▶ [About this task]: Each line of the listing below containing the word "buộc" should be returned.

____________________

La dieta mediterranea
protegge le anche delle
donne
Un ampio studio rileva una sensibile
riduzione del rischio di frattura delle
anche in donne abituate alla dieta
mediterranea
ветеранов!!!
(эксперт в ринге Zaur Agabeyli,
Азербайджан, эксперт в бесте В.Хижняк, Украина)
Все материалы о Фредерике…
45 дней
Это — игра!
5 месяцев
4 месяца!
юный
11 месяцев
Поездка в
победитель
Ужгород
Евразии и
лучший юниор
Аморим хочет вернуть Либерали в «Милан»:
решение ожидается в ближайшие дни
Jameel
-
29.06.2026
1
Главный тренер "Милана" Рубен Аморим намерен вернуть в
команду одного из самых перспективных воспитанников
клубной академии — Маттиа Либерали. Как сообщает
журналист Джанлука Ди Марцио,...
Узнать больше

____________________

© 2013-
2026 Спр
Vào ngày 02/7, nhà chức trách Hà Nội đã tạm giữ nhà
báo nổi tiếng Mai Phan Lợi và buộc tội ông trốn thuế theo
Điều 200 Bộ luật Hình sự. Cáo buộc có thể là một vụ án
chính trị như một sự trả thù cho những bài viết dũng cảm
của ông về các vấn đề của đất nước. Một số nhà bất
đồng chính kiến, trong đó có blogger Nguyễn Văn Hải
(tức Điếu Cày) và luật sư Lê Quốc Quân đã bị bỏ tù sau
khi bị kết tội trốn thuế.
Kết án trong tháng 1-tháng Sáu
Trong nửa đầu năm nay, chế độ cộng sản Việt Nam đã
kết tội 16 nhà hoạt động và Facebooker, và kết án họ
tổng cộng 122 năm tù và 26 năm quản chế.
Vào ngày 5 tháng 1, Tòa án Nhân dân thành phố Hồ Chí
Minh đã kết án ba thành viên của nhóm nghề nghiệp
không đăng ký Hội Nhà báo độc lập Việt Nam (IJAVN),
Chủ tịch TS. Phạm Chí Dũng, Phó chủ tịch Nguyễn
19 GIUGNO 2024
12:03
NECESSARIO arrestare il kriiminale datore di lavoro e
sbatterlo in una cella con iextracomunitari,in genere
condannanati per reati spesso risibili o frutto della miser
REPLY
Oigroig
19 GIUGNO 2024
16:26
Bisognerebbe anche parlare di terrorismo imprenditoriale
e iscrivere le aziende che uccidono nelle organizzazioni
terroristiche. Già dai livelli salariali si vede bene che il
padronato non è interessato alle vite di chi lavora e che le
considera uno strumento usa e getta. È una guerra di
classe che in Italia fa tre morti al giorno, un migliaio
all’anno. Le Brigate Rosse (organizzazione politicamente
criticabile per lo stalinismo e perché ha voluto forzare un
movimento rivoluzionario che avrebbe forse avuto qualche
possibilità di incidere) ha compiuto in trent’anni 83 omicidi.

____________________

▶ [Output]:
báo nổi tiếng Mai Phan Lợi và buộc tội ông trốn thuế theo
Điều 200 Bộ luật Hình sự. Cáo buộc có thể là một vụ án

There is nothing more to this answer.